> [The problem]: Only the pictures are to be dropped; return all other data below exactly.

▼▼▼

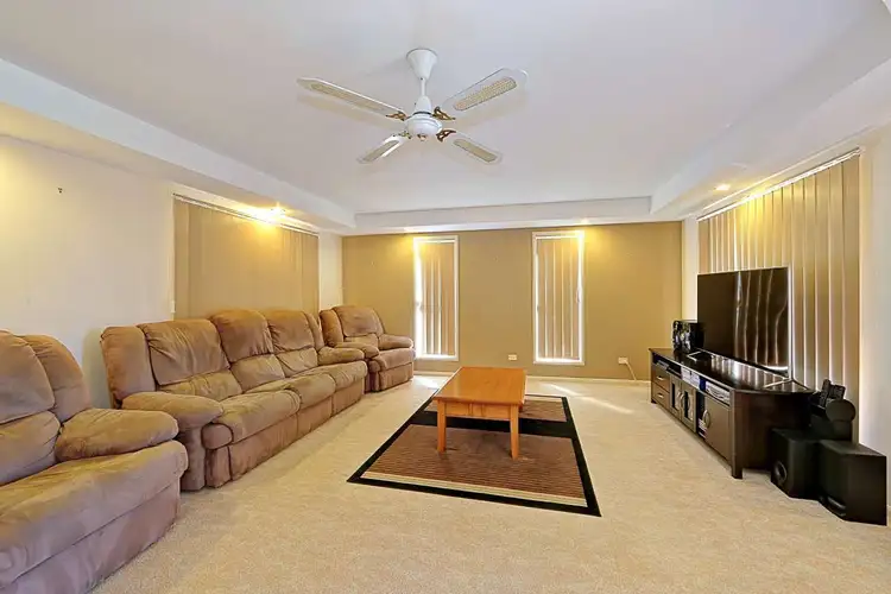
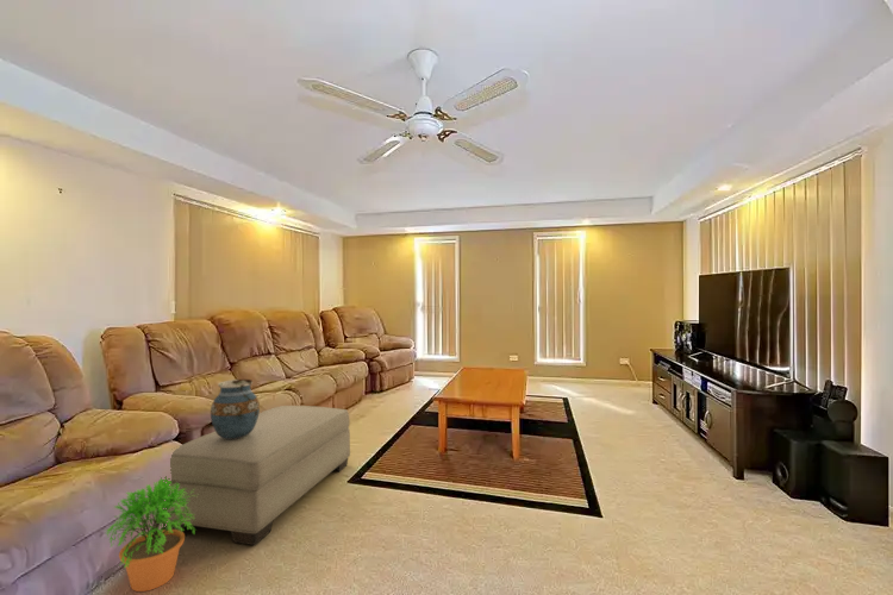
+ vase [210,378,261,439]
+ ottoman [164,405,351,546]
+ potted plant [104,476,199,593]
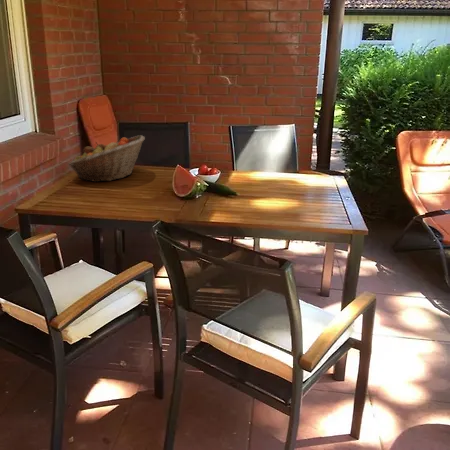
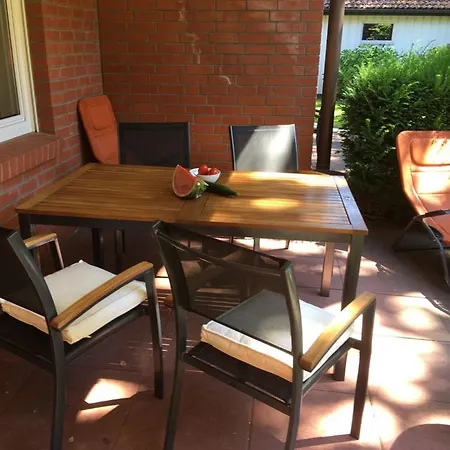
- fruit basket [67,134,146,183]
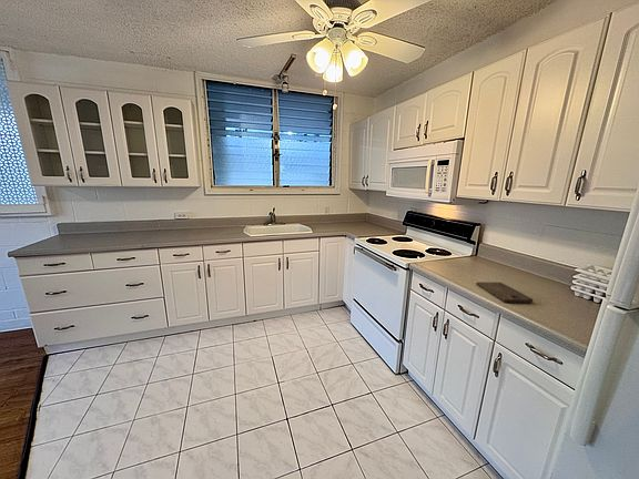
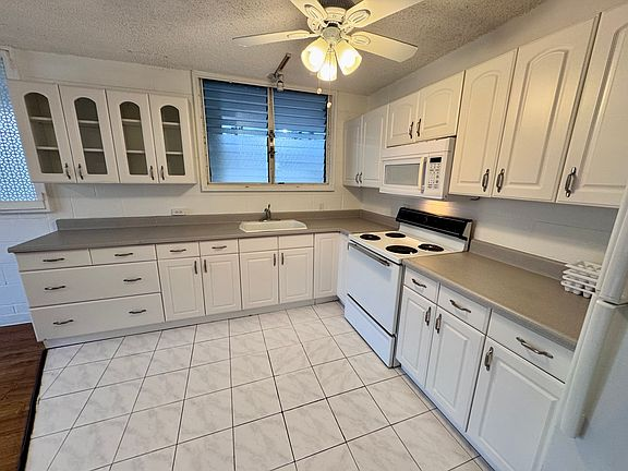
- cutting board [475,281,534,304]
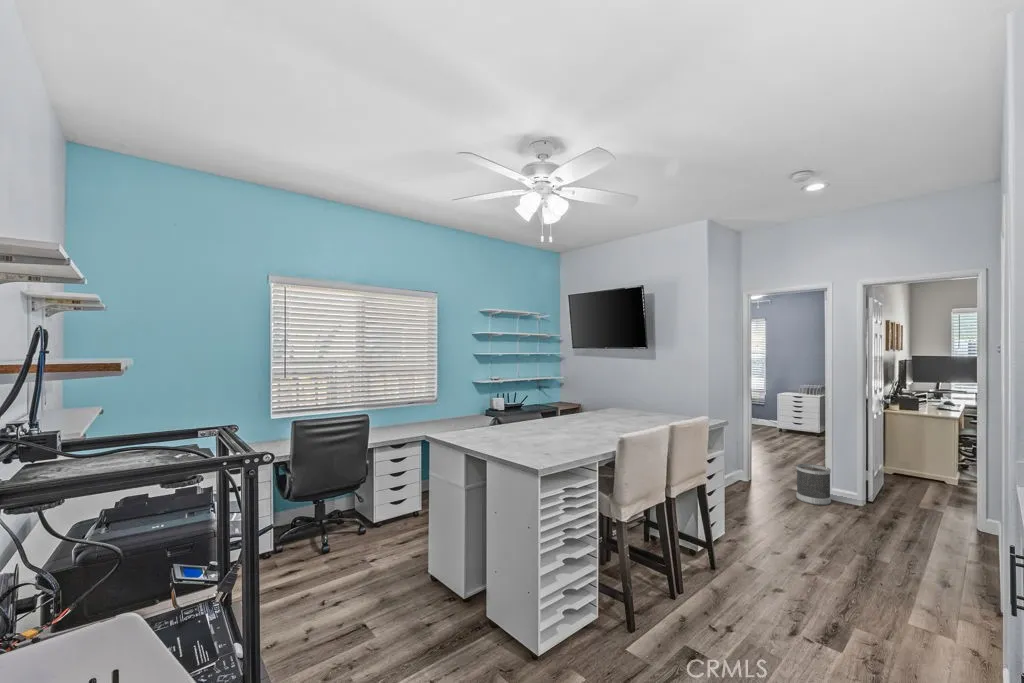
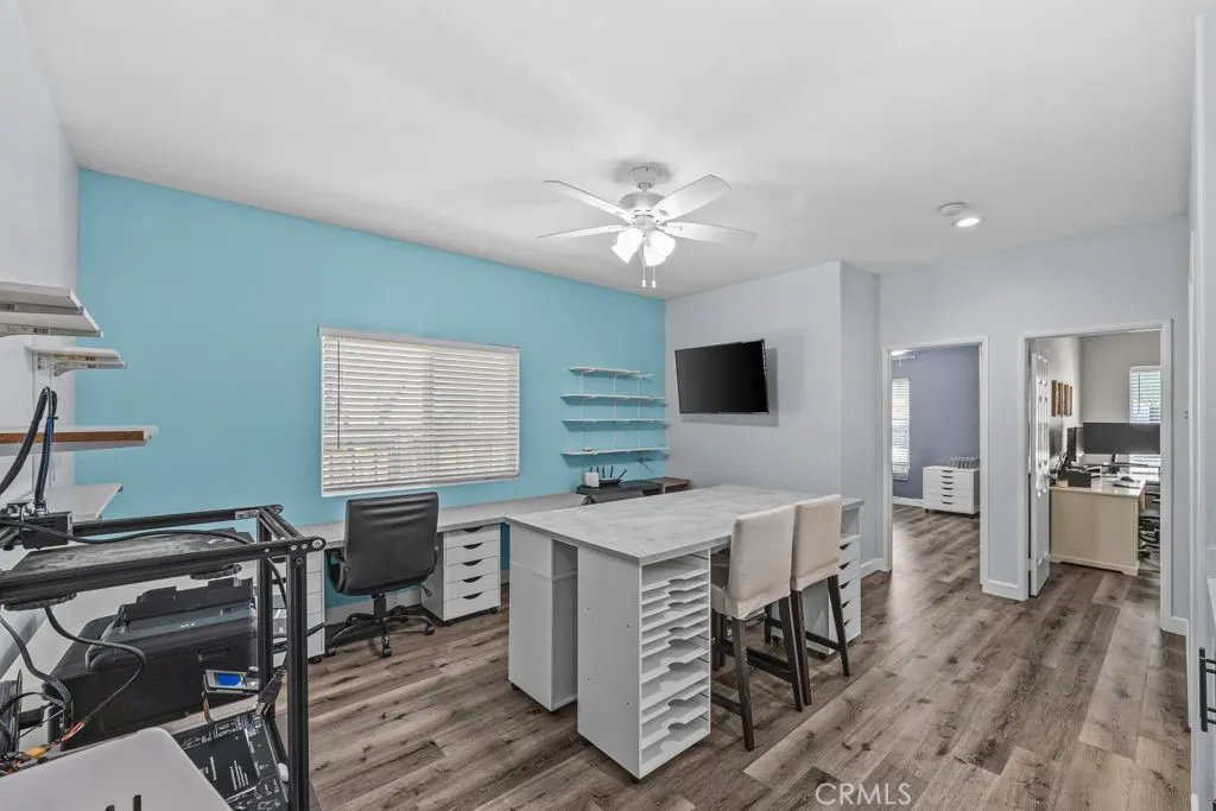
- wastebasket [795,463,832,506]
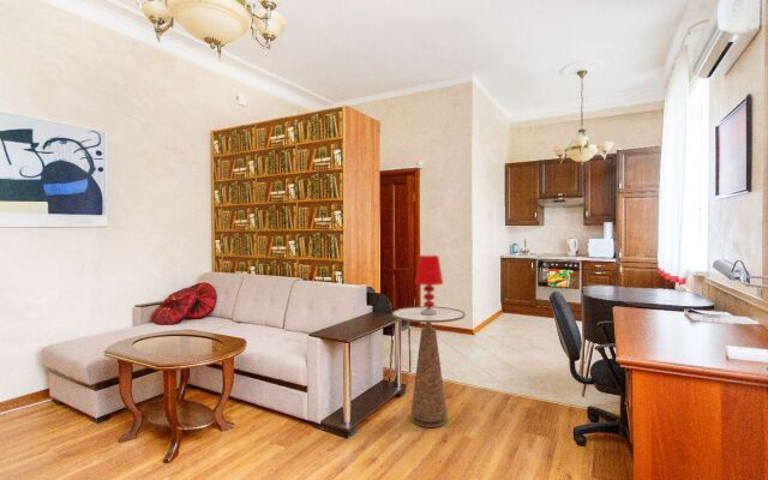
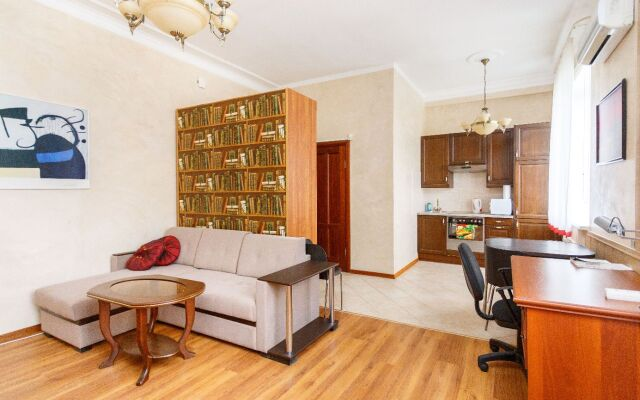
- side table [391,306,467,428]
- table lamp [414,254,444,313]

▲▲▲

> [Your solution]:
+ vase [210,378,261,439]
+ ottoman [164,405,351,546]
+ potted plant [104,476,199,593]
- fruit basket [67,134,146,183]
- cutting board [475,281,534,304]
- wastebasket [795,463,832,506]
- side table [391,306,467,428]
- table lamp [414,254,444,313]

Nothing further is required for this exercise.